Insight & Analysis

Danish government-backed supplier finance programme unlocking billions in working capital for struggling firms

Published: May 2020

A new supply chain finance collaboration between the Danish Export Credit Agency, EKF and a Danish fintech aims to ease liquidity pressure placed on businesses as a result of COVID-19, releasing up to US$55bn in working capital.

The programme, launched at the start of May, will see banks in Denmark being encouraged to offer favourable credit lines to large organisations with export turnover, helping them to pay their suppliers earlier. EKF will underwrite these lines of credit.

Help needed now

The dramatic slowdown seen in trade over the past two months, as the COVID-19 pandemic continues, has seen some larger organisations extending their payment terms to suppliers. The effect of such action is being felt in trading relationships in many countries. One recent study shows that late payments to UK suppliers have shot up by 23% since 11th March.

This is placing huge pressure on otherwise healthy businesses, risking a slowing down of any potential bounce-back after the current conditions lift. The problem has been exacerbated as traditional trade finance insurers threaten to pull out of the market, and government-issued ‘helicopter relief’ money struggles to flow to businesses that would benefit most.

The new initiative, which has been endorsed by leading academics including Professor of Economics at Aarhus University, Philipp Schröder, is being touted as a cost-efficient alternative to government-backed loans and stimulus packages designed to help ease liquidity pressures placed on businesses as a result of COVID-19.

Removing the risk and reducing cost elements around access to supply chain finance is seen by EKF as one solution. It calculates that by targeting the 250 largest buyers in Denmark, up to US$55bn in working capital can be made available to suppliers in Denmark between June 2020 and June 2021.

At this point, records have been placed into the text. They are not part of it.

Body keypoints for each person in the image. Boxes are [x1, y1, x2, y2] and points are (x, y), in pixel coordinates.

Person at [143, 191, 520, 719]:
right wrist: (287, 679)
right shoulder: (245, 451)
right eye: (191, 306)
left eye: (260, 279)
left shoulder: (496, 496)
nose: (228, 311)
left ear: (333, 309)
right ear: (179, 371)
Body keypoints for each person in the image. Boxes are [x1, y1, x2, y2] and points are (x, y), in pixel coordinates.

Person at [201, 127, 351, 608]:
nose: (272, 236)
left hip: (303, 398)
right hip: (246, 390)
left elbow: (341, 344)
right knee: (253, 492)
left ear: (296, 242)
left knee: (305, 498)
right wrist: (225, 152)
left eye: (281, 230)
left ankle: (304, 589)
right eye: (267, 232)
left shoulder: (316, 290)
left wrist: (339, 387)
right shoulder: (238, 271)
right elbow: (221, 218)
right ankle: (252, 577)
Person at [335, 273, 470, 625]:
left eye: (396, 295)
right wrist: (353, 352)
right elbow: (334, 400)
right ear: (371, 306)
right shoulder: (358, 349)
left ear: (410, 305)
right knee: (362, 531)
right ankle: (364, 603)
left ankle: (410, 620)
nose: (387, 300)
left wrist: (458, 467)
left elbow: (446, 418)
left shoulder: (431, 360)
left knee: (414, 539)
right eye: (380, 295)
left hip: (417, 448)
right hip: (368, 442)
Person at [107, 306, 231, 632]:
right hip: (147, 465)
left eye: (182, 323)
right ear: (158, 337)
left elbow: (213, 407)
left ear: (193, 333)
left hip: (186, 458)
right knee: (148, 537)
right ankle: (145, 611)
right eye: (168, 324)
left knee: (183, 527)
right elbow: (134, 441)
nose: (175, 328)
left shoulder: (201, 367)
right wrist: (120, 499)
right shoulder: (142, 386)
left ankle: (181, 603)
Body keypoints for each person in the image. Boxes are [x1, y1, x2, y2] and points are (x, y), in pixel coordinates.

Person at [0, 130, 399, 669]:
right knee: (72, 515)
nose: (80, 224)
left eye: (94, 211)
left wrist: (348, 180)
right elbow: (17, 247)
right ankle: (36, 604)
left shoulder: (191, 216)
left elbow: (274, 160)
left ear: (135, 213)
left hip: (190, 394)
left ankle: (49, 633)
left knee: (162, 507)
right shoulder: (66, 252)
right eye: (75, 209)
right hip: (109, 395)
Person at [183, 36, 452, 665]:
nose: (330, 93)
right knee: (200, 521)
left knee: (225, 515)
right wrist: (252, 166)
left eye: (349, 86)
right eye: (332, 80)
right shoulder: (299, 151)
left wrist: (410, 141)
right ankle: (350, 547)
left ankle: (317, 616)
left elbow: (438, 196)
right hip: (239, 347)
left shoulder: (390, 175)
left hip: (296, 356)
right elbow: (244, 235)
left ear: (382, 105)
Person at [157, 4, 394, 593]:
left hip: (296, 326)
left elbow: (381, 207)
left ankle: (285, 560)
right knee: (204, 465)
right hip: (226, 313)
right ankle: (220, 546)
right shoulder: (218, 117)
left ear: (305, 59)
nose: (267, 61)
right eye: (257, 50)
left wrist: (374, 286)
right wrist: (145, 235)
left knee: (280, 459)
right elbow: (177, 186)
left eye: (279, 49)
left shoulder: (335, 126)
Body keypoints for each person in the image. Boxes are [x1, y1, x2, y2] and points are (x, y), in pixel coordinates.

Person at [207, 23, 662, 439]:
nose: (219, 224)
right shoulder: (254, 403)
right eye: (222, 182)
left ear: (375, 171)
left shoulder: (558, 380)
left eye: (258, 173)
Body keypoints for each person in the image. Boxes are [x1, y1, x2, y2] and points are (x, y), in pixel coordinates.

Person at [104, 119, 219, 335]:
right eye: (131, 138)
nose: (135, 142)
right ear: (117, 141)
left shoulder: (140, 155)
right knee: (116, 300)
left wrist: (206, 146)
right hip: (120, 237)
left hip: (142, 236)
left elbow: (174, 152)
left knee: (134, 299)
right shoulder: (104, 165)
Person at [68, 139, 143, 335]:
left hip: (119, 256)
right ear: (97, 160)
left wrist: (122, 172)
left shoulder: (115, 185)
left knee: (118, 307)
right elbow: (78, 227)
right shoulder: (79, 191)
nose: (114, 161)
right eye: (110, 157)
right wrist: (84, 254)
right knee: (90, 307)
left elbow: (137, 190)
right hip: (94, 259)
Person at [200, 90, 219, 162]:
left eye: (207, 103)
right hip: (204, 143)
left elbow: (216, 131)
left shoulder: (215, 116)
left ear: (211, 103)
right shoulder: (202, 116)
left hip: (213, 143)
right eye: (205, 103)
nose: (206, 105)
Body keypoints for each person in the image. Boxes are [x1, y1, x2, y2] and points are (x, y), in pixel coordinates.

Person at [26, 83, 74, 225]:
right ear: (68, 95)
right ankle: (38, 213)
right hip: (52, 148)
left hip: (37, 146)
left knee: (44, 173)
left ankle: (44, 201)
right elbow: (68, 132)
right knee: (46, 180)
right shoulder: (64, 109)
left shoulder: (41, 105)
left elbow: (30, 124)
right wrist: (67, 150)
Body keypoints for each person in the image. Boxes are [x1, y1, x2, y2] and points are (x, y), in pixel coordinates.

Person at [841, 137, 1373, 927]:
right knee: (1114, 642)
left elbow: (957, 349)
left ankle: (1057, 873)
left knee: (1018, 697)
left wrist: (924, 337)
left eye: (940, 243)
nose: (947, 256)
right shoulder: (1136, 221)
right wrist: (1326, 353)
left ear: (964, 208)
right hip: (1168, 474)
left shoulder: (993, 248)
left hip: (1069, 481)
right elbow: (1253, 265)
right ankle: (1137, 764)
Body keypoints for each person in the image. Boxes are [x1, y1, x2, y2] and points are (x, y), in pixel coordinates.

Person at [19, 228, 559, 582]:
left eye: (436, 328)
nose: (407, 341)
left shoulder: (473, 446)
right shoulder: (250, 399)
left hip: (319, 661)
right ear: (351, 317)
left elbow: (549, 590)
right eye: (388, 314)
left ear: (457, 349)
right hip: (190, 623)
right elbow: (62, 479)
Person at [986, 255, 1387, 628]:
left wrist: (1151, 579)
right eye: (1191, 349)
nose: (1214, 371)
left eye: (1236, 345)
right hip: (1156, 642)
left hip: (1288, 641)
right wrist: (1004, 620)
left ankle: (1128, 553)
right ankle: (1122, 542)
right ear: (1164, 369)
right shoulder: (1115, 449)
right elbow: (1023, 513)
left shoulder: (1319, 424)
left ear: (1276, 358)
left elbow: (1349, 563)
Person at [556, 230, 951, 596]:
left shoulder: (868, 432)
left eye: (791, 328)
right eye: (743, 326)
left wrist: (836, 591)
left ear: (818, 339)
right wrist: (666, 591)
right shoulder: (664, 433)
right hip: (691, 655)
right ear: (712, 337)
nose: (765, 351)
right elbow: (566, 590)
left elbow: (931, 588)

“We want to do our bit to motivate companies to pay immediately, so we’ve made our full arsenal of solutions available to export companies that choose to show their support for suppliers. Under our model, companies can pay suppliers ahead of time without compromising their own liquidity,” says EKF Director, Kirstine Damkjæ.

Industry support

The system relies on accessing invoicing data, exchanged between buyers and sellers, to build up an accurate picture of existing invoice liquidity that is eligible for finance. As the technology partner in Denmark, Tradeshift will help businesses deliver the necessary visibility into these transactions to enable the system to roll out rapidly and at massive scale.

“We will make the invoice data available to both the bank and the trade insurer, directly interfaced into their backend systems using our very flexible integration tools,” explains Tradeshift’s co-founder and SVP, APAC, Mikkel Hippe Brun. Businesses that rely on paper-based invoices will not be able to access the programme.

The model relies on getting industry support to pay suppliers immediately upon invoice receipt and acceptance. This will require a buyer to use money from its balance sheet now as opposed to in 30, 60 or 90 days, when the invoice payment dates were due.

“The buyer will need to take extra debt on their books, but it should be government-backed and the government should assist with handling covenant issues,” notes Hippe Brun. “We believe that the Danish government should pick up the bill for this programme since it will release so much liquidity into the economy at a very low cost. You could probably not find a better ROI in terms of jobs saved per dollar, than this model.”

Wider appeal

The programme is expected to enable EKF, and other ECAs, to begin rolling out their offering to smaller SMEs too. “ECAs are limited by very manual and paper-driven processes,” says Hippe Brun. “Digitalisation is key for scaling trade finance.”

The financing model adopted in this programme has been made open-source by Tradeshift, allowing other fintechs and organisations to use it. Whilst it is currently available only in Denmark, discussions are ongoing with a number of governments across the world who are considering the model as a way of making working capital available to businesses. “These are still early days, but we and our partners are in talks with government institutions in Spain, South Africa and the Middle East,” confirms Hippe Brun.

An estimated US$9trn dollars of working capital is currently trapped in supply chains globally, due to lack of suitable supply chain financing options.